Posted by: Walter Lawson | May 19, 2015 10:41 PM
I think part of the motivation for giving Namor another go at a solo book was due to the Exxon Valdez oil spill bringing new "relevance" to water-based heroes. There is a fake ad in the 'Marvel Year In Review' mag depicting a similar event caused by Roxxon.
Posted by: cullen | May 19, 2015 10:45 PM
Fnord, wouldn't the explanation for Namor being thought dead here be his presumed death in Atlantis Attacks?

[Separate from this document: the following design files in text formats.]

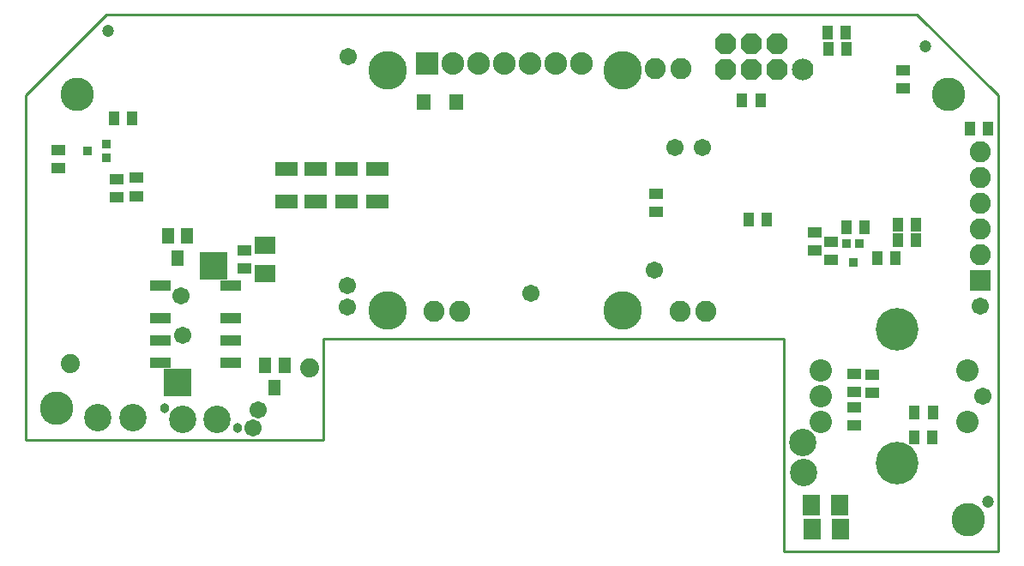
<source format=gbs>
G04 EAGLE Gerber RS-274X export*
G75*
%MOMM*%
%FSLAX34Y34*%
%LPD*%
%INBottom Solder Mask*%
%IPPOS*%
%AMOC8*
5,1,8,0,0,1.08239X$1,22.5*%
G01*
%ADD10C,3.303194*%
%ADD11C,2.203200*%
%ADD12C,4.203200*%
%ADD13R,1.003200X1.403200*%
%ADD14R,2.235200X2.235200*%
%ADD15C,2.235200*%
%ADD16C,3.803200*%
%ADD17R,1.403200X1.003200*%
%ADD18R,0.903200X0.903200*%
%ADD19R,1.803200X2.003200*%
%ADD20R,2.203200X1.403200*%
%ADD21R,1.203200X1.603200*%
%ADD22C,1.203200*%
%ADD23C,1.703200*%
%ADD24C,2.082800*%
%ADD25R,2.082800X2.082800*%
%ADD26R,2.003200X1.003200*%
%ADD27R,2.703200X2.703200*%
%ADD28R,2.003200X1.803200*%
%ADD29P,2.254402X8X22.500000*%
%ADD30C,1.879600*%
%ADD31R,1.317800X1.564400*%
%ADD32C,0.965200*%
%ADD33C,2.703200*%
%ADD34C,2.133600*%
%ADD35C,0.254000*%


D10*
X50800Y340800D03*
X910800Y340800D03*
X30800Y30800D03*
X930800Y-79200D03*
D11*
X785070Y68600D03*
X785070Y17800D03*
X785070Y43200D03*
D12*
X860000Y-22840D03*
X860000Y109240D03*
D11*
X929850Y17800D03*
X929850Y68600D03*
D13*
X828277Y210058D03*
X810277Y210058D03*
D14*
X396320Y371420D03*
D15*
X421720Y371420D03*
X447120Y371420D03*
X472520Y371420D03*
X497920Y371420D03*
X523320Y371420D03*
D16*
X589120Y127820D03*
X357120Y127820D03*
X357120Y364820D03*
X589120Y364820D03*
D15*
X548720Y371420D03*
D17*
X817880Y13860D03*
X817880Y31860D03*
X817880Y46880D03*
X817880Y64880D03*
D13*
X879077Y212598D03*
X861077Y212598D03*
D17*
X779399Y204707D03*
X779399Y186707D03*
X795401Y177817D03*
X795401Y195817D03*
D13*
X858757Y179578D03*
X840757Y179578D03*
X879077Y197358D03*
X861077Y197358D03*
D18*
X810237Y193908D03*
X823237Y193908D03*
X816737Y175408D03*
D13*
X877206Y2413D03*
X895206Y2413D03*
D19*
X776321Y-88138D03*
X804321Y-88138D03*
D17*
X89662Y239666D03*
X89662Y257666D03*
X109347Y240555D03*
X109347Y258555D03*
D20*
X317119Y235079D03*
X317119Y267079D03*
X286639Y235079D03*
X286639Y267079D03*
X347218Y235587D03*
X347218Y267587D03*
X257429Y235079D03*
X257429Y267079D03*
D21*
X246001Y51741D03*
X255501Y73741D03*
X236501Y73741D03*
D22*
X81280Y403860D03*
X888619Y388366D03*
X949960Y-60960D03*
D13*
X950324Y306832D03*
X932324Y306832D03*
D17*
X866140Y346600D03*
X866140Y364600D03*
D23*
X229616Y29591D03*
D24*
X621411Y366522D03*
X646811Y366522D03*
D25*
X942340Y157480D03*
D24*
X942340Y182880D03*
X942340Y208280D03*
X942340Y233680D03*
X942340Y259080D03*
X942340Y284480D03*
D13*
X725280Y335280D03*
X707280Y335280D03*
D26*
X202640Y152300D03*
X132640Y152300D03*
X202640Y120300D03*
X132640Y120300D03*
X202640Y98300D03*
X132640Y98300D03*
X202640Y76300D03*
X132640Y76300D03*
D27*
X185140Y171800D03*
X150140Y56800D03*
D17*
X215900Y186800D03*
X215900Y168800D03*
D21*
X149860Y179500D03*
X159360Y201500D03*
X140360Y201500D03*
D28*
X236220Y163800D03*
X236220Y191800D03*
D17*
X622300Y224680D03*
X622300Y242680D03*
D13*
X731630Y217170D03*
X713630Y217170D03*
D19*
X775940Y-64770D03*
X803940Y-64770D03*
D29*
X690880Y365760D03*
X690880Y391160D03*
X716280Y365760D03*
X716280Y391160D03*
X741680Y365760D03*
X741680Y391160D03*
D17*
X835660Y46372D03*
X835660Y64372D03*
D23*
X498348Y144526D03*
D30*
X280670Y71120D03*
D23*
X641350Y288290D03*
X317500Y152400D03*
X317500Y130810D03*
X153670Y142240D03*
X621030Y167640D03*
X668020Y288290D03*
X154940Y102870D03*
X224790Y11430D03*
X942340Y132080D03*
X944880Y43180D03*
D13*
X895460Y26670D03*
X877460Y26670D03*
D23*
X318016Y378620D03*
D24*
X402844Y127000D03*
X428244Y127000D03*
X645668Y127000D03*
X671068Y127000D03*
D18*
X79500Y291710D03*
X79500Y278710D03*
X61000Y285210D03*
D17*
X32300Y268000D03*
X32300Y286000D03*
D13*
X105400Y317240D03*
X87400Y317240D03*
X810160Y385670D03*
X792160Y385670D03*
X791880Y402100D03*
X809880Y402100D03*
D31*
X393256Y333800D03*
X425264Y333800D03*
D32*
X137000Y31000D03*
X209000Y12000D03*
D33*
X71000Y22000D03*
X189000Y20000D03*
D30*
X44450Y75438D03*
D34*
X767080Y365760D03*
D33*
X155000Y20000D03*
X106000Y22000D03*
X768000Y-32000D03*
X767000Y-3000D03*
D35*
X0Y0D02*
X293500Y0D01*
X293500Y100000D01*
X748100Y100000D01*
X748100Y-110000D01*
X960000Y-110000D01*
X960000Y340000D01*
X880028Y419972D01*
X79972Y419972D01*
X0Y340000D01*
X0Y0D01*
M02*

</source>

The Avengers and Fantastic Four learned he was alive at the end of the crossover, but as far as the public was aware he was killed in action.
Posted by: Dermie | May 20, 2015 12:31 AM
Fnord brings that up in the entry and the Considerations, and mentions that the following issue outright states it in the References, and explains why intervening appearances of Namor make that hard to buy into.
Posted by: Morgan Wick | May 20, 2015 3:27 AM
On his forum, http://www.byrnerobotics.com/forum/forum_posts.asp?TID=15327&KW=JBF+Reading+Club%3A+Namor&TPN=2 John Byrne mentions that he was asked to do this series by Marvel editor Terry Kavanagh and to include the corporate focus in the series. Byrne mentions that he felt the request fit with how Namor was presented in the past, as fnord mentions in his commentary.
Byrne also notes that the Marrs siblings were inspired by the characters of Mel and Susan Profitt, from the "Wiseguy" TV series.
Posted by: Aaron Malchow | June 30, 2015 7:38 AM
In the lettercol for issue #8, they try to downplay the similarities to the Proffitts a bit (although definitely acknowledging that they were an inspiration):
"While John is perfectly willing to admit Phoebe and Desmond owe a lot to Mel and Susan (who were not twins, by the way) he resists your suggestion that the Marrs and Proffitt siblings 'resemble (each other) tremendously.' By now, with seven issues behind us, you'll agree Desmond and Phoebe are evolving into characters quite different from the TV creations which inspired them."
I've never seen Wiseguy, personally.
Posted by: fnord12 | June 30, 2015 7:44 AM
You should - the first season was addictively good, and, while never as good afterwards, never sank to bad.